Conceptual metaphor processing and its application

Abstract

Metaphors, as figurative expressions embedded within natural language, are often used unconsciously and implicitly by individuals. The rich sentiments and implicit connotations in metaphors influence metaphor processing in downstream natural language processing tasks, such as sentiment analysis, dialogue systems, and machine translation.

Most metaphor processing research focuses on linguistic metaphor processing, which involves identifying and understanding metaphors by comparing their basic meanings with their contextual meanings. With the increase in model complexity and popularity of deep learning models, linguistic metaphor processing models can achieve growingly accurate performance. However, they usually regard metaphors more as linguistic phenomena, ignoring their important role in human cognition. Most of the previous research in conceptual metaphor processing mainly depended on domain-specific knowledge to develop clusters or generate concept mappings that could only represent limited metaphors, leading to difficulties in generalization and restricted roles in downstream tasks.
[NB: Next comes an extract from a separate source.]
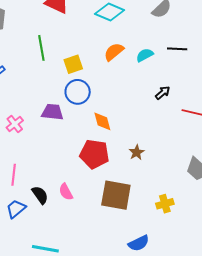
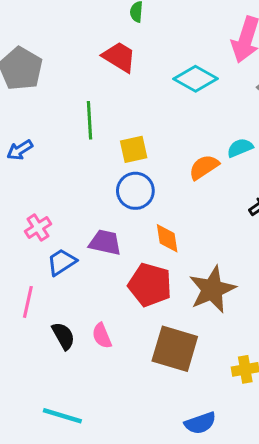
orange semicircle: (114, 52) -> (204, 167), moved
purple trapezoid: (52, 112) -> (105, 242), moved
brown star: (137, 152) -> (212, 289), size x2.0
blue trapezoid: (16, 209) -> (62, 262), moved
This thesis focuses on conceptual metaphor processing and its application. Our main contributions are listed as follows:

•We first attempted to propose an explainable metaphor identification model, which can generate concept mappings at the same time. Without golden labels of concept mappings, we utilized a statistical algorithm and a dynamic reward mechanism to select concepts from a structural knowledge base. The generated concept mappings can enhance the performance of metaphor identification and reflect human underlying cognition by explaining why it is a metaphor and why people compare one concept to another. We also designed multiple settings to evaluate and demonstrate that the generated concept mappings can deliver the meanings of the input metaphors.

•To extend the usage of generated concepts, we evaluated our algorithm proposed before to conceptualize an entity into a concept. First, we asked annotators to annotate concepts for 1,000 entities (300 nouns, 400 verbs, 150 adjectives, and 150 adverbs). Then, we evaluated the accuracy of our algorithm compared with GPT 4.0. The results showed that our algorithm greatly exceeded GPT 4.0 in the conceptualization task. Finally, we analyzed the tendencies of concepts generated by human annotators, our algorithm, and GPT 4.0 from frequency, abstractness, multi-word, and diversity.

•To explore the application of concept mappings in linguistics and cognitive science, we analyzed the cognitive patterns of toxic language based on the concept mappings generated from metaphors. First, we processed a large-scale public toxic language dataset with our conceptual metaphor processing tool. Then, we compared the differences and analyzed the associations and dependencies of source concepts, target concepts, and concept mappings between toxic and non-toxic language, multiple levels and subtypes of toxic language, as well as toxic language mentioning different genders, sexual orientations, and races. Our findings have verified some previous linguistics and cognition studies. Besides, some of our exciting insights can provide hypotheses for linguistics and cognition fields.